Table 1. Recall, precision, F-Measure and proportion of pages with at least 1 record extracted by each approach.
Table 2. Results of our approach using different combinations of type detectors.

4.2 Record Extraction Results

For each approach, we measured precision, recall and F-Measure over the records in the test set. We also calculated the proportion of pages that had at least 1 record extracted by each approach. Table 1 presents the results. Our approach obtained high values of recall (0.94), precision (0.92), F-measure (0.93), and also extracted records from the vast majority of the pages (0.94). The numbers also show that our approach outperforms the baseline in all measures.

We investigated possible causes for this difference in performance. For that, we calculated the performance of MiBAT over only the 53 % of the test set that it was able to extract records. As expected, its results are much better: recall = 0.92, precision = 0.97 and F-Measure = 0.95. For comparison, we also ran our approach over the same 53 % set.
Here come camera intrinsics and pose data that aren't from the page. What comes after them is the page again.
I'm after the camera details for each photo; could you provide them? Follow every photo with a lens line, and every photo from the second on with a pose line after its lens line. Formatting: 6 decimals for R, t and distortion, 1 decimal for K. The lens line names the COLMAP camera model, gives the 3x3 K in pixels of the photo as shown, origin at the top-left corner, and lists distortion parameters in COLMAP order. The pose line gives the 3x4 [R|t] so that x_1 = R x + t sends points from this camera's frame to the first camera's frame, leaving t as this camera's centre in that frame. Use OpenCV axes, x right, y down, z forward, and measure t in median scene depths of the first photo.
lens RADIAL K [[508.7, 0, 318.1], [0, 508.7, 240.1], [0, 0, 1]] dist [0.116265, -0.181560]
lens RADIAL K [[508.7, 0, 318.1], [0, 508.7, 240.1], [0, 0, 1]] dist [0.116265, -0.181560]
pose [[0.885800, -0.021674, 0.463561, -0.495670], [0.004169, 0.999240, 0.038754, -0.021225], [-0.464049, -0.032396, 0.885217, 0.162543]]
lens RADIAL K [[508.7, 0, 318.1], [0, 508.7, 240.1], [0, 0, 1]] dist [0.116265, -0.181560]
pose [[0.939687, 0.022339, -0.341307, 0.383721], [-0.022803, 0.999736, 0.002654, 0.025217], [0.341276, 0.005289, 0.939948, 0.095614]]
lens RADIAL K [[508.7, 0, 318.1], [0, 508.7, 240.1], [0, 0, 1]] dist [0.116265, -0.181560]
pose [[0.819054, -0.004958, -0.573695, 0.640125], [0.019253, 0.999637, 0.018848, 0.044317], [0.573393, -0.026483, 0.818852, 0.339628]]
It obtained recall = 0.96, precision = 0.95 and F-Measure = 0.96. Our approach obtained higher recall (0.96 vs 0.92) but lower precision (0.95 vs 0.97). Overall, our approach obtained a slightly better F-Measure (0.96 vs 0.95).
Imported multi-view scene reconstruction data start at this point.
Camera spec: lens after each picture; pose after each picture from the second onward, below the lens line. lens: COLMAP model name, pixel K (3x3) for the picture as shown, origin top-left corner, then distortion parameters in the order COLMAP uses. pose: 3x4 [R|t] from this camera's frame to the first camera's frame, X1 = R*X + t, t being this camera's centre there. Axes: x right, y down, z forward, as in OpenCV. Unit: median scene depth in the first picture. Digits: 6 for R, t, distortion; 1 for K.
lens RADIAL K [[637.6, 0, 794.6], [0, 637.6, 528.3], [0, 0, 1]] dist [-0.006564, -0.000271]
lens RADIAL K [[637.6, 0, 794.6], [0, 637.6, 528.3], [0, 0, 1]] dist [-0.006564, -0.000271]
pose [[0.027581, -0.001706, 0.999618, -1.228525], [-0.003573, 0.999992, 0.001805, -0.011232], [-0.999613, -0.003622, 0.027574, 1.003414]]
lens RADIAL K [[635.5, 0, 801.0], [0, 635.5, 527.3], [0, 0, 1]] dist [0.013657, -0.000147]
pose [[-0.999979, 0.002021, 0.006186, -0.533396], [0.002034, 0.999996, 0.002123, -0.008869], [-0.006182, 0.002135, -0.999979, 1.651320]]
We also evaluated the contribution of each detector for the final result. Table 2 presents the recall, precision and F-Measure for all the possible combinations of detectors. The combination of user and date-time detectors obtained the best results as well as these two detectors considered individually. Although the title detector individually obtained a poor result in terms of recall, combining it with the other detectors, it boosted the overall performance of our approach. These numbers clearly show that a combination of “weak” detectors that complement each other, i.e., covering different sets of pages, leads to an effective extractor.

Since MiBAT only uses a single date-time detector, we can compare its performance in Table 1 with our approach using only this detector (Table 2) over the entire test set. Our approach obtained a much higher recall than MiBAT (0.68 vs 0.51) and a slightly smaller precision (0.93 vs 0.94), as a result a higher F-Measure (0.79 vs 0.66). The main reason for this advantage in coverage is that the proportion of pages that our approach with only a date-time detector detected at least one record was much higher than MiBAT’s: 0.68 vs 0.51. From this, we can conclude that MiBAT was not able to extract records even in pages that the date-time detector worked.

Table 3. Results of post extraction.

4.3 Post Extraction Results

The results of the post extraction approaches are presented in Table 3. The String-based approach obtained the highest values of recall (0.86), precision (0.93) and F-Measure (0.89), followed by the Tree-based approach. The numbers show that our approach of post extraction is in fact effective for this task. The lowest result was obtained by the approach that only uses the text detector to extract the posts. The main reason for this poor performance is that a reasonable portion of the text in posts are not detected by the Text Detector (low recall), and also much of the text detected by the Text Detector does not belong to the posts (low precision). We can conclude from this that using the text detection itself is not enough for this task, but it is very useful when used with our proposed strategy. Regarding the recall of all approaches, an important observation is that the post extraction is performed after the record extraction. As a result, the upper bound of recall is the one obtained by our record extraction technique: 0.94. The precision of the record extraction also has influence over the precision results for post extraction.

5 Conclusions

In this paper, we present REPEX, a solution for extracting data records and user posts from forum pages. To locate the data record subtree, it uses an information-theoretic approach. Next, within this subtree, it identifies the template part of the records using a clustering algorithm. Finally, it determines the boundaries of the records expanding from the templates. The extracted records are then passed to the post extraction, that uses an unstructured information extraction strategy to define the boundaries of posts, and extract them.